An agent harness is the scaffolding that turns a model into something that acts: the loop that calls the model repeatedly, the tools it can invoke, the memory it carries, and the guardrails that bound it. It is the difference between "a model that can answer" and "an agent that does." The category matters because the harness, more than the model, is where day-to-day behavior is decided.
The clearest way to see it: the same frontier model behaves completely differently inside Claude Code, OpenClaw, or a Paperclip-orchestrated swarm — because each is a different harness, with different tools, prompts, memory, and limits. The model sets the capability ceiling; the harness decides how much of that ceiling you reach, how it fails, and how much it costs to run.
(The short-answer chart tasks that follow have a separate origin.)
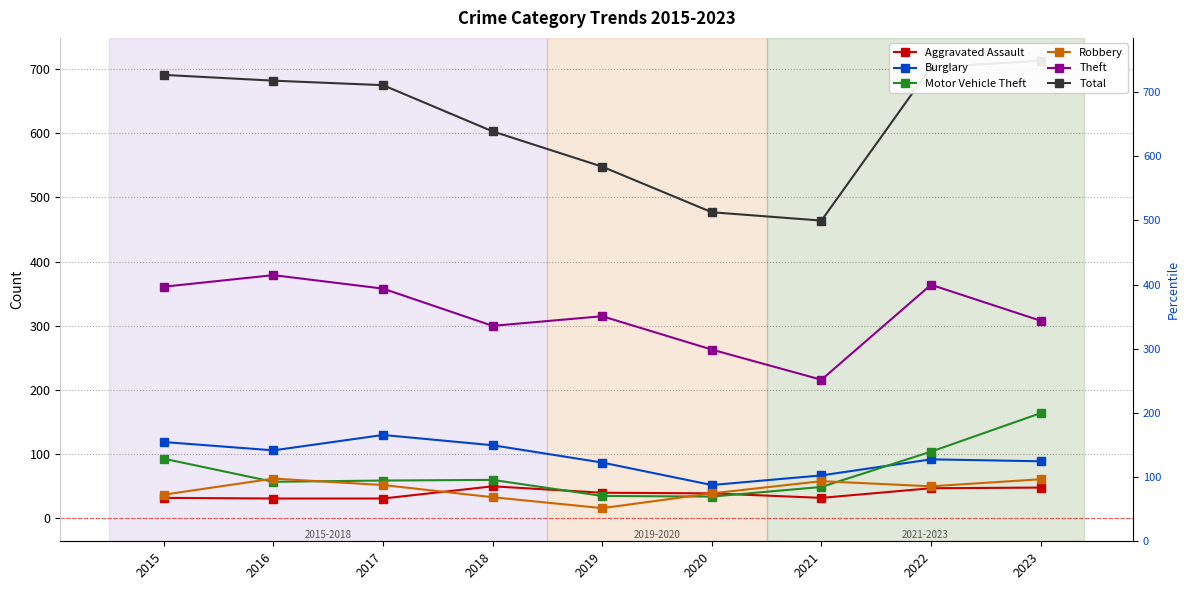

Reading right to left, transcribe all the data shown in this chart.

Aggravated Assault: 48	47	32	39	40	50	31	31	32
Burglary: 89	92	67	52	87	114	130	106	119
Motor Vehicle Theft: 164	104	49	34	35	60	59	57	93
Robbery: 61	50	58	39	16	33	52	62	37
Theft: 308	364	216	263	315	300	358	379	361
Total: 713	703	464	477	548	603	675	682	691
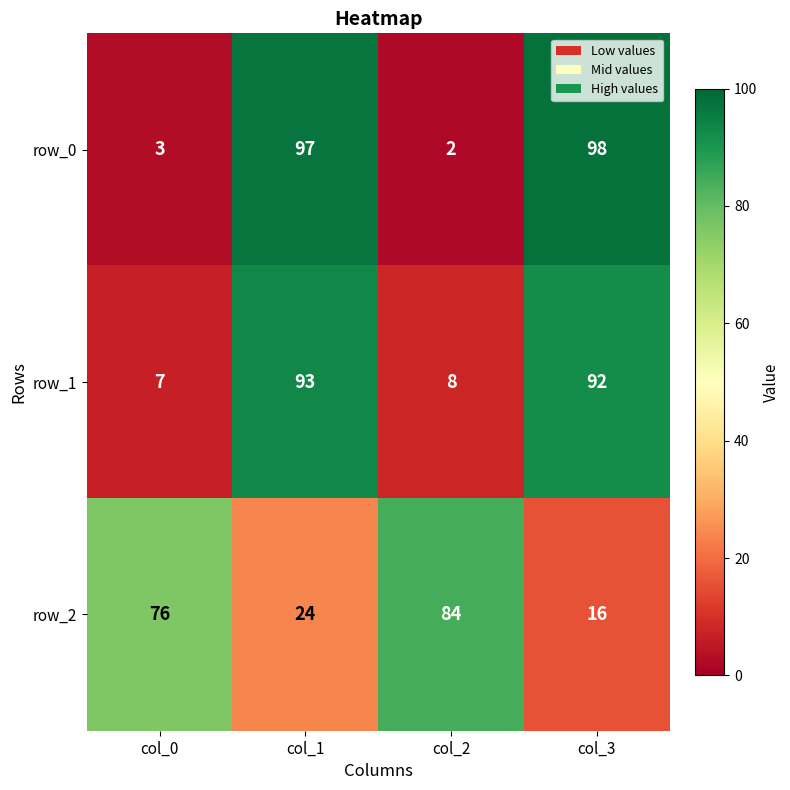

At how many categories does at least one series exceed 95?

2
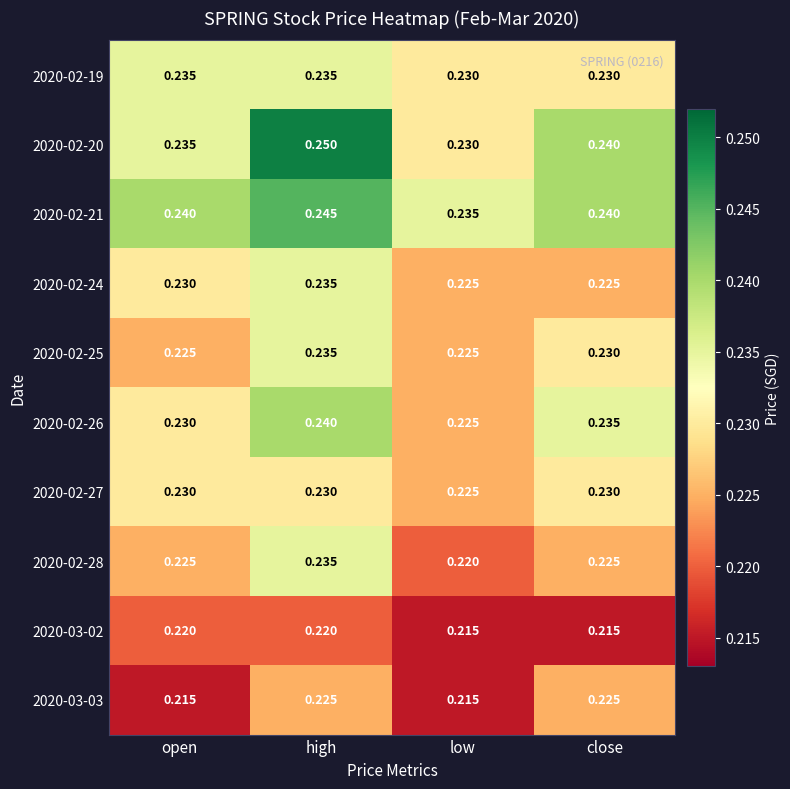

Which series has the largest range (max minus min)?

2020-02-20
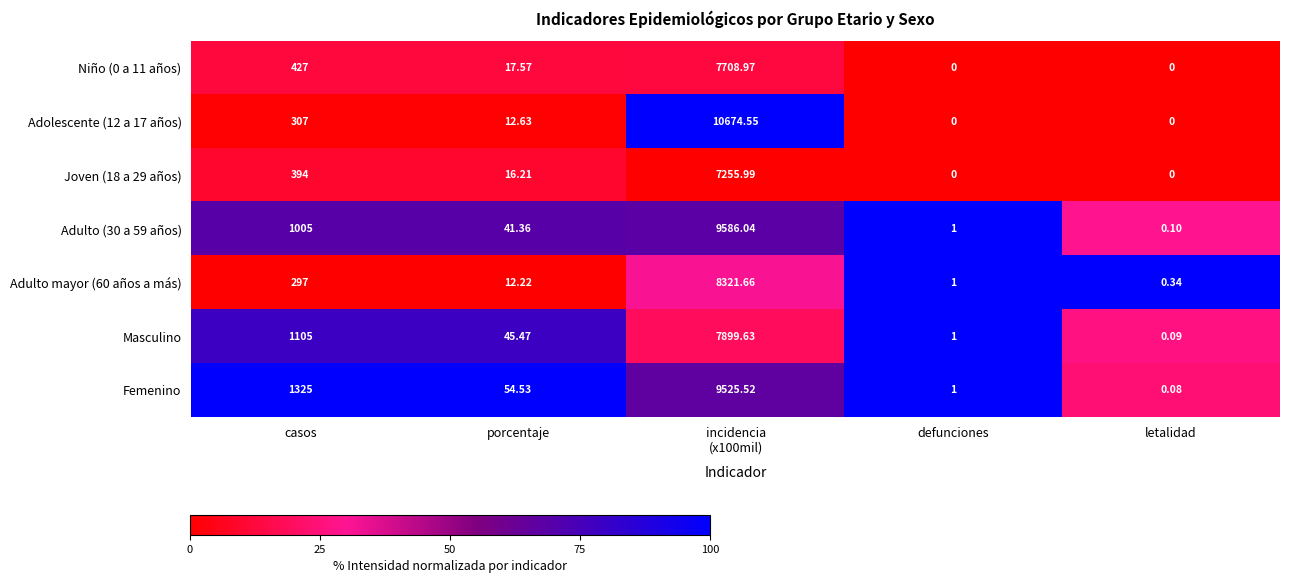

Which series changed the most between casos and porcentaje?

Femenino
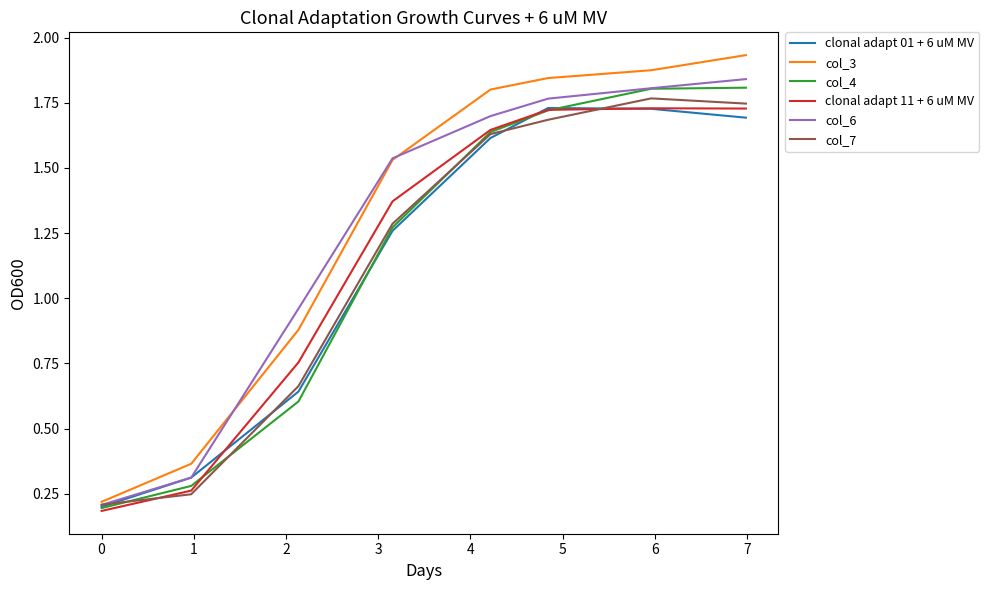

Which series has the widest spread of values?

col_3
That is also why the harness is the security and cost surface. Tool access, the retry loop, what goes into the context window, and the spend ceiling all live in the harness — and they are where runaway bills, prompt-injection blast radius, and "why did it do that?" originate. If you are evaluating agents, evaluate the harness, not just the model behind it.
/Glossary
- Agent harness
- The runner, tools, memory, and guardrails wrapped around a model to make it act. Where agent behavior is actually implemented.
- Agent loop
- The cycle of call-the-model, run-a-tool, feed-the-result-back that lets an agent take multiple steps toward a goal.
- Tool use
- The mechanism by which an agent invokes external actions (run code, call an API, browse). The tools a harness exposes define what the agent can do — and break.
- Context-window management
- How the harness decides what to keep in the model's limited context across a long run. A major driver of both cost and quality.
- Guardrails
- The limits a harness imposes — allowed tools, spend ceilings, approval gates — that bound what an agent can do when it goes wrong.